Stated exercise — Lift out, without any change, the stretch of the listing below from its opening line through the line that contains "218H51V216L43 218V219L32 221V223L30", with both of those lines included.

Material for this task —
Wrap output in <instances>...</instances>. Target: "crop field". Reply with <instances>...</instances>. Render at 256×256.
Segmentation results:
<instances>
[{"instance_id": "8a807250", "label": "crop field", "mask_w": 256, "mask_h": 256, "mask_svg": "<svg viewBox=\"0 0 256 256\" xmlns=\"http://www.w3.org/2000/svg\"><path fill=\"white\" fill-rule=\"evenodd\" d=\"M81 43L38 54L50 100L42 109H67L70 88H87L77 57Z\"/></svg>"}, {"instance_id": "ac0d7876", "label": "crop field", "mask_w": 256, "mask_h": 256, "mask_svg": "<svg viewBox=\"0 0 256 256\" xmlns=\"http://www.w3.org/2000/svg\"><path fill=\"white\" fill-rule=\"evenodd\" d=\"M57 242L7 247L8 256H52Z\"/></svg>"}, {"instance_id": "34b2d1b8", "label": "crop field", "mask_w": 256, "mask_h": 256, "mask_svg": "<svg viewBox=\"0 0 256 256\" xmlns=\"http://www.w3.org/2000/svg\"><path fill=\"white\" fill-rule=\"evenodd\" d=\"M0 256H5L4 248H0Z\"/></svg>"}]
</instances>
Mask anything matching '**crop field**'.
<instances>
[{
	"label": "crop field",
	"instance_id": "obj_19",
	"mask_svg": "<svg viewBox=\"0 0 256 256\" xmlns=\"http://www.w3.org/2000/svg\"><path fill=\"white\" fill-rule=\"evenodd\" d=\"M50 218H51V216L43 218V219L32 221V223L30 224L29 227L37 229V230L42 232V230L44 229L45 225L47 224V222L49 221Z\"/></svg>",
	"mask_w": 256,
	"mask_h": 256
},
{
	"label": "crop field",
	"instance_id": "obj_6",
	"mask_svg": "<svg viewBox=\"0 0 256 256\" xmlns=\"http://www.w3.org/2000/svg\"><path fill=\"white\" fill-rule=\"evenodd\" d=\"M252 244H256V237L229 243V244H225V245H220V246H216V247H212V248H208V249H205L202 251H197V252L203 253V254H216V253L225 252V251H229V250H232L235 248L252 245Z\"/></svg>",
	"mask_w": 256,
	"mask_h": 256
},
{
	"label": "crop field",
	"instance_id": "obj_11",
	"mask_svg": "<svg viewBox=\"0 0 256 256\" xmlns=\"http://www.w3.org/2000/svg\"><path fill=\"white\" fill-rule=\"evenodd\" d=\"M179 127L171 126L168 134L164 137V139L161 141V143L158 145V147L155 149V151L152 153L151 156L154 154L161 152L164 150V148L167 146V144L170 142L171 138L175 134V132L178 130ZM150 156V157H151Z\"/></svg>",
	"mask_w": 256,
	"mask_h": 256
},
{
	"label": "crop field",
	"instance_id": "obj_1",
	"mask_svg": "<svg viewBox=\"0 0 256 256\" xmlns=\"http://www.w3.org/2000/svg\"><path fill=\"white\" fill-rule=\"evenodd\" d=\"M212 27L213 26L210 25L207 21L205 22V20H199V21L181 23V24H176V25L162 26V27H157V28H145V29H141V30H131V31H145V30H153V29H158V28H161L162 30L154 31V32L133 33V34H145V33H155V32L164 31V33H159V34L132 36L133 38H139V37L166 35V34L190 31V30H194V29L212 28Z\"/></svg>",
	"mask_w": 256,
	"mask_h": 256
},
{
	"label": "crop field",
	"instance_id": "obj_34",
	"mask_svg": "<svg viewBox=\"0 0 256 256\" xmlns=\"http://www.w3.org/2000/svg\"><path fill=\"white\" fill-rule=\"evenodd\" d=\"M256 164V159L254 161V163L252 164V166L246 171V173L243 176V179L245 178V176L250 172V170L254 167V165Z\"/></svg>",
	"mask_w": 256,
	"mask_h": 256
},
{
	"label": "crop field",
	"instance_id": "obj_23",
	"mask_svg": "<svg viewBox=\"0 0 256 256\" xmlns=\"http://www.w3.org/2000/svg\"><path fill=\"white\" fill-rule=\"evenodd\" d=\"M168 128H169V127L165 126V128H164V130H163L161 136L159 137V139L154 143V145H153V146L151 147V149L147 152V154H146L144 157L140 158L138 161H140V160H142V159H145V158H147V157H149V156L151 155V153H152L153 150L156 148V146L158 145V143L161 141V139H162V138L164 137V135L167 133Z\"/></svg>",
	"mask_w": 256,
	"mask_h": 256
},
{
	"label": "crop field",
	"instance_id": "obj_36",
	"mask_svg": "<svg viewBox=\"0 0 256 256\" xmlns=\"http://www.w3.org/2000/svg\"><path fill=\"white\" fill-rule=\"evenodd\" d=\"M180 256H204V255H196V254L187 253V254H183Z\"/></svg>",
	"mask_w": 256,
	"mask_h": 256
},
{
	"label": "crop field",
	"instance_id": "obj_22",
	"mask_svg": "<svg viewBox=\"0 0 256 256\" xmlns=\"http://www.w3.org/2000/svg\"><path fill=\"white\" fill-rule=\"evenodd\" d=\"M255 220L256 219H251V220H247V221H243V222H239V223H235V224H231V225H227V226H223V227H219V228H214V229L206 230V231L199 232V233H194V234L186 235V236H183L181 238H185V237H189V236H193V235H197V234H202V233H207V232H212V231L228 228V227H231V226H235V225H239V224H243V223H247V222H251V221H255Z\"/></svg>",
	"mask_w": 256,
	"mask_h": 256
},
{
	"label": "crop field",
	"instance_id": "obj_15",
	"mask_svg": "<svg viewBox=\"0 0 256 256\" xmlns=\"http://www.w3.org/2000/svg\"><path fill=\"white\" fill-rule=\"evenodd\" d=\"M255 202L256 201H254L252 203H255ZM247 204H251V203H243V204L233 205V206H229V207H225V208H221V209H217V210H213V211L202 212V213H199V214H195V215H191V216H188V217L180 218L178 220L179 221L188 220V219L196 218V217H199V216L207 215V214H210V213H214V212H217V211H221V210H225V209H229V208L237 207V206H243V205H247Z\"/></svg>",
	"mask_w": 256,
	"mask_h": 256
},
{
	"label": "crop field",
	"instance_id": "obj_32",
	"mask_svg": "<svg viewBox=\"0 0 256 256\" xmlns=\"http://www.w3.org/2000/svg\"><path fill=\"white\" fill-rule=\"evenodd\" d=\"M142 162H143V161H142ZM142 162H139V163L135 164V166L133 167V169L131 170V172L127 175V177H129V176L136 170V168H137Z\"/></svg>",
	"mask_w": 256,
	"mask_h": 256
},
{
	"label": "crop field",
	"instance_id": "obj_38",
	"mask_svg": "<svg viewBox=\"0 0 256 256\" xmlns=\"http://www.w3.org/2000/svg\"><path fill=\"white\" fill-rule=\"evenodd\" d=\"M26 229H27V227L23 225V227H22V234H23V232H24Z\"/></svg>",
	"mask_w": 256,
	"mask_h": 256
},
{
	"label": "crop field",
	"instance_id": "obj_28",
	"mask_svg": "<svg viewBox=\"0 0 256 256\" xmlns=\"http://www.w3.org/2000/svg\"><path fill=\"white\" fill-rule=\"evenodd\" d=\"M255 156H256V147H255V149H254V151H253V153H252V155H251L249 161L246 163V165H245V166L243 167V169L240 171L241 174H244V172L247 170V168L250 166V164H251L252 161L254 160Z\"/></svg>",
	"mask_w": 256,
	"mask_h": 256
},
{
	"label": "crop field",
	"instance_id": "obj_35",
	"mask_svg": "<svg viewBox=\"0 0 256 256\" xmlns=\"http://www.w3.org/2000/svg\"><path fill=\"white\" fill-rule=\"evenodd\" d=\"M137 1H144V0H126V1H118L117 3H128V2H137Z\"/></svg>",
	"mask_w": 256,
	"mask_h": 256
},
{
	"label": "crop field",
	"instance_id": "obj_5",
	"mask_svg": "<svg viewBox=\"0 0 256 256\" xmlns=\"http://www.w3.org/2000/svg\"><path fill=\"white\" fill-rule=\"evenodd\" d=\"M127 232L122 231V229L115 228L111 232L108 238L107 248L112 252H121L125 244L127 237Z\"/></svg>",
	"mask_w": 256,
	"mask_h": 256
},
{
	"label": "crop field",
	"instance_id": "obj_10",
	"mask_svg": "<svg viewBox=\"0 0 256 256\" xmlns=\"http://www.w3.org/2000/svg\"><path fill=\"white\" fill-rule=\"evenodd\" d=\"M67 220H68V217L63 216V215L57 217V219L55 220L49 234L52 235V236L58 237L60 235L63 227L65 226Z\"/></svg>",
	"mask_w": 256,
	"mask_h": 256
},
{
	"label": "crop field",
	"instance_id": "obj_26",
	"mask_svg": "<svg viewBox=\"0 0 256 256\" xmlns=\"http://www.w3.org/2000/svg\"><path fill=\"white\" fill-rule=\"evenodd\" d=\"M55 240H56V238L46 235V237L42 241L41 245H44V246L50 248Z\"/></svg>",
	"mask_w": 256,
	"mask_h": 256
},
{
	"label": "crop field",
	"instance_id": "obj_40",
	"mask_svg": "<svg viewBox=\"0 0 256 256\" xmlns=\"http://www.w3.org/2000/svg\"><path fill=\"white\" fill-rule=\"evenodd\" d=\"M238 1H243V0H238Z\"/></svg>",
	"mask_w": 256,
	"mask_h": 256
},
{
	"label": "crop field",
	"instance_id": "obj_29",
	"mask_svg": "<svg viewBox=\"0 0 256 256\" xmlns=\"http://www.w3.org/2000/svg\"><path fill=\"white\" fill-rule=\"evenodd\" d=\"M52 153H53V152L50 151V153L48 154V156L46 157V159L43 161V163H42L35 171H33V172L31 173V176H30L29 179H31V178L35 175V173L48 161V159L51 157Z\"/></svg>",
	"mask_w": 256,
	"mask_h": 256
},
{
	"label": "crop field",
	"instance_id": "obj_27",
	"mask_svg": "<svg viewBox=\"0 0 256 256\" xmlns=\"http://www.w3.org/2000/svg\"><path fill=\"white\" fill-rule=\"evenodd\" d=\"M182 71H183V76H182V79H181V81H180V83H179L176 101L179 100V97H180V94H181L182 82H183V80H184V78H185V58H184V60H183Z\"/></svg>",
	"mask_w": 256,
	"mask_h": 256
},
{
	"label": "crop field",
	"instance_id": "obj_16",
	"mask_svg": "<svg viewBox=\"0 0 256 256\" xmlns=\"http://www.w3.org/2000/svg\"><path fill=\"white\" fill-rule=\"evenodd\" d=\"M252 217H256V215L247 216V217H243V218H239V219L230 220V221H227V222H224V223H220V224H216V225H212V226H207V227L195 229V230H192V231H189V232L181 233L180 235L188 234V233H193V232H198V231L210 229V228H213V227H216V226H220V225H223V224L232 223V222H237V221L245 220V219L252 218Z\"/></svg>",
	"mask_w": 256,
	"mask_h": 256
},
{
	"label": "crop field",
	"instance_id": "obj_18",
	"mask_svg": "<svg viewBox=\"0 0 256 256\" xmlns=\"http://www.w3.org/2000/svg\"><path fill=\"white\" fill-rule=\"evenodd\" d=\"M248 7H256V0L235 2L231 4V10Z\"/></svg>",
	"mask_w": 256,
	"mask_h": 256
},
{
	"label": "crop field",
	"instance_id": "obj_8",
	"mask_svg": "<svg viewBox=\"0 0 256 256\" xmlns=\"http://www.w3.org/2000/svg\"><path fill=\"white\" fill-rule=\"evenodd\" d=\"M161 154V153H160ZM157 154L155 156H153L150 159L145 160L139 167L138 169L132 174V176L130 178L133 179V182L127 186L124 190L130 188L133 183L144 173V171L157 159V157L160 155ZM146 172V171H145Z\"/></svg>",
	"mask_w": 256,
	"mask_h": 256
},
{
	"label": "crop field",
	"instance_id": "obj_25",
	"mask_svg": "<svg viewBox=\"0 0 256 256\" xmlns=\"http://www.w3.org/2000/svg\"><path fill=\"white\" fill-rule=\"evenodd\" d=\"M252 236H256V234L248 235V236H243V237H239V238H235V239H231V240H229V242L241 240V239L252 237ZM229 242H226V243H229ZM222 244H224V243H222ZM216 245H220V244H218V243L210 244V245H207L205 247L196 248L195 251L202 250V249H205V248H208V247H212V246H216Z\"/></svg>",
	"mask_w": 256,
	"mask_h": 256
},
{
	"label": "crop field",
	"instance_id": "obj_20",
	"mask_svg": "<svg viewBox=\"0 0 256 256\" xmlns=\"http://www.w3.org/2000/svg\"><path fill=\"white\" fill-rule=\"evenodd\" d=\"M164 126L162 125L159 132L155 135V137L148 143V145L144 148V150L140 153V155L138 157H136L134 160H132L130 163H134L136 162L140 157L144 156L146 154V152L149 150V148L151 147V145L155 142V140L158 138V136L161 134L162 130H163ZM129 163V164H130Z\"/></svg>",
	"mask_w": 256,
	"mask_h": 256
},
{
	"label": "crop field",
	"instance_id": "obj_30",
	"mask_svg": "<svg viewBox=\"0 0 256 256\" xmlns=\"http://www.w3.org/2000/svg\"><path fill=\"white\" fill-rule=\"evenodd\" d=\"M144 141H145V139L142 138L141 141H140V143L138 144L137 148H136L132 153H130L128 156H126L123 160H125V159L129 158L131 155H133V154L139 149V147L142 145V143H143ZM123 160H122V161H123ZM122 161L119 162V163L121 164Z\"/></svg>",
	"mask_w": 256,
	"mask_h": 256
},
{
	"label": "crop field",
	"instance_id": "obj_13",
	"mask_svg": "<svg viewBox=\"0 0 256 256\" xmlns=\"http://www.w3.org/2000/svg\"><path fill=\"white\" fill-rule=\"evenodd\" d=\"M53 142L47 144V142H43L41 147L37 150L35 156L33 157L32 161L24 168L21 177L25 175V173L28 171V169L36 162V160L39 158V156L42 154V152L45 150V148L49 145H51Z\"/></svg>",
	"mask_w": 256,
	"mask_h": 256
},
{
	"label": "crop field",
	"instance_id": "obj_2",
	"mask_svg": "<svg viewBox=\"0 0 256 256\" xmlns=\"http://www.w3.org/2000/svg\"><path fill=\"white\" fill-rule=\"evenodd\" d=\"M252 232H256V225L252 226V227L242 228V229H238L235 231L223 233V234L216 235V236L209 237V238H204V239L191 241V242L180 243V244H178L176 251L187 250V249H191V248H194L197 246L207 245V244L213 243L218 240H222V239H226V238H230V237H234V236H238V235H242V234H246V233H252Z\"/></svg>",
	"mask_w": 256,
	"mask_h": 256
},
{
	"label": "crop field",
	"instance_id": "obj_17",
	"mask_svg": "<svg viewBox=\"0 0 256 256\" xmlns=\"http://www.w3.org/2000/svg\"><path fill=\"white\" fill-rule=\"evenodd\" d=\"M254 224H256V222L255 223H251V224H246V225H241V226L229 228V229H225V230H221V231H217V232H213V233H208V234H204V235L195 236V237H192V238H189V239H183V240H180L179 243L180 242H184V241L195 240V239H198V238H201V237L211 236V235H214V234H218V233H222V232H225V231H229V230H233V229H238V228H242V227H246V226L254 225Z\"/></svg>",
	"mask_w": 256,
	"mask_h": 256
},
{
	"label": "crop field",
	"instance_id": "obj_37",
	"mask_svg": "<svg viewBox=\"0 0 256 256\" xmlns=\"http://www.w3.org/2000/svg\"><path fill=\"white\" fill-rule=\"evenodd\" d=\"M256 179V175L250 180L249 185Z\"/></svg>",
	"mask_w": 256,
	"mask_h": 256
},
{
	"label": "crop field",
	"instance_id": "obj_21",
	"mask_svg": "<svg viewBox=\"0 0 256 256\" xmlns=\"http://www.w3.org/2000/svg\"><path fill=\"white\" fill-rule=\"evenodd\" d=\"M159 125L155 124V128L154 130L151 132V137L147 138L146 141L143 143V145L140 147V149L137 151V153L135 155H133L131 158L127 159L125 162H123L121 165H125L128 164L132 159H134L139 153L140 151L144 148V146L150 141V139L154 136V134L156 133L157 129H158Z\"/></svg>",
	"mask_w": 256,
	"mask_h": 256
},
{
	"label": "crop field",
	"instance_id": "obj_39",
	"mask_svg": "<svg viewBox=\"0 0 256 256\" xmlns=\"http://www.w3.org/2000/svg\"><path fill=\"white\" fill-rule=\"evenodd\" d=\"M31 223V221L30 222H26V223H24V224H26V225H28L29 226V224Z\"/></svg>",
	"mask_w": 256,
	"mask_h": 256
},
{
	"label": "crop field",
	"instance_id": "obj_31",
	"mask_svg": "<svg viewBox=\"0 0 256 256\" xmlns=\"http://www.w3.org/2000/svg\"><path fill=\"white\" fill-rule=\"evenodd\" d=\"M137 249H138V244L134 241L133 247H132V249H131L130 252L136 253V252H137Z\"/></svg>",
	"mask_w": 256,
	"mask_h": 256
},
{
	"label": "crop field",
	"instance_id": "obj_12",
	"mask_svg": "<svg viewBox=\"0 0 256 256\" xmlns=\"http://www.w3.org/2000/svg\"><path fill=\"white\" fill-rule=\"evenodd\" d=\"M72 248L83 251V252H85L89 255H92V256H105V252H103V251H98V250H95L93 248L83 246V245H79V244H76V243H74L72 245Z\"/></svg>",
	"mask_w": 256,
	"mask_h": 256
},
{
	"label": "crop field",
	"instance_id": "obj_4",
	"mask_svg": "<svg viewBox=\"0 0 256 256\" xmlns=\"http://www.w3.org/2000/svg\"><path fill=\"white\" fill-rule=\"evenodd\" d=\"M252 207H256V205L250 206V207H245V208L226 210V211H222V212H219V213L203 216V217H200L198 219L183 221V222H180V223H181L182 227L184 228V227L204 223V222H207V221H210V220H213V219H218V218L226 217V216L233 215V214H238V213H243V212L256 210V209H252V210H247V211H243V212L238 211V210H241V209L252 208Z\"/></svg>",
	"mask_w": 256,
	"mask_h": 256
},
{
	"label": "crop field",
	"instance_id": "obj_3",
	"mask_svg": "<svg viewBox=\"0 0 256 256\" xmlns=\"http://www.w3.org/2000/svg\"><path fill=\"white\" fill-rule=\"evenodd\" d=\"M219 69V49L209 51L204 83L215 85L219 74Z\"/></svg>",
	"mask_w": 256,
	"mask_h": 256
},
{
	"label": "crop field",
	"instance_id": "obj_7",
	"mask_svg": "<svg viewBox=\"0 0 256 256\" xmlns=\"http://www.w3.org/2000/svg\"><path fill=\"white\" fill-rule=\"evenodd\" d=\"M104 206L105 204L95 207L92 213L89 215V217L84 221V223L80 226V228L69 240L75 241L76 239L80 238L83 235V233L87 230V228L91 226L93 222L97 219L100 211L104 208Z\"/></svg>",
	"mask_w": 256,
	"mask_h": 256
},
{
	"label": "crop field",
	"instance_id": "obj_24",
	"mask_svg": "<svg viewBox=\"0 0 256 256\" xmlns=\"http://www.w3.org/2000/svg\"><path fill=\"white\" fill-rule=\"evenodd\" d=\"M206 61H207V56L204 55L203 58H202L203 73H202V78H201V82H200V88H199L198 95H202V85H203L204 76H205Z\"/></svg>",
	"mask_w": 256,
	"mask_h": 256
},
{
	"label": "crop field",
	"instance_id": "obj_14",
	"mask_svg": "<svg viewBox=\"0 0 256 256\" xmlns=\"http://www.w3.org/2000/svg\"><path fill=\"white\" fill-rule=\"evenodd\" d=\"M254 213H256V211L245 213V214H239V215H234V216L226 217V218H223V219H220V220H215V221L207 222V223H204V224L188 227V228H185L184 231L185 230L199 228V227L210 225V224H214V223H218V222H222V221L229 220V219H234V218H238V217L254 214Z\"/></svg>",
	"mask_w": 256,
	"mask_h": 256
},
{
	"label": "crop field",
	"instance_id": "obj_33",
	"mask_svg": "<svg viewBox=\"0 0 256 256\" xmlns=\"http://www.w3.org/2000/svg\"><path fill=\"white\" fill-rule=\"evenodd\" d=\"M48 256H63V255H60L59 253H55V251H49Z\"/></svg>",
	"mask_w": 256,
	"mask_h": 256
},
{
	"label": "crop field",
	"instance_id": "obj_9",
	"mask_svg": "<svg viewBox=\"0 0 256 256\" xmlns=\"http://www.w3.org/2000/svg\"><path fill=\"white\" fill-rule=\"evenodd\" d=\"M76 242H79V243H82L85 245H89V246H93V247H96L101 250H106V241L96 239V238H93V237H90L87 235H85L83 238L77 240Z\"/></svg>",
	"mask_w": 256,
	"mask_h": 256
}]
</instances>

The reply —
Wrap output in <instances>...</instances>. Target: "crop field". Reply with <instances>...</instances>. Render at 256×256.
Segmentation results:
<instances>
[{"instance_id": "8a807250", "label": "crop field", "mask_w": 256, "mask_h": 256, "mask_svg": "<svg viewBox=\"0 0 256 256\" xmlns=\"http://www.w3.org/2000/svg\"><path fill=\"white\" fill-rule=\"evenodd\" d=\"M81 43L38 54L50 100L42 109H67L70 88H87L77 57Z\"/></svg>"}, {"instance_id": "ac0d7876", "label": "crop field", "mask_w": 256, "mask_h": 256, "mask_svg": "<svg viewBox=\"0 0 256 256\" xmlns=\"http://www.w3.org/2000/svg\"><path fill=\"white\" fill-rule=\"evenodd\" d=\"M57 242L7 247L8 256H52Z\"/></svg>"}, {"instance_id": "34b2d1b8", "label": "crop field", "mask_w": 256, "mask_h": 256, "mask_svg": "<svg viewBox=\"0 0 256 256\" xmlns=\"http://www.w3.org/2000/svg\"><path fill=\"white\" fill-rule=\"evenodd\" d=\"M0 256H5L4 248H0Z\"/></svg>"}]
</instances>
Mask anything matching '**crop field**'.
<instances>
[{
	"label": "crop field",
	"instance_id": "obj_19",
	"mask_svg": "<svg viewBox=\"0 0 256 256\" xmlns=\"http://www.w3.org/2000/svg\"><path fill=\"white\" fill-rule=\"evenodd\" d=\"M50 218H51V216L43 218V219L32 221V223L30 224L29 227L37 229V230L42 232V230L44 229L45 225L47 224V222L49 221Z\"/></svg>",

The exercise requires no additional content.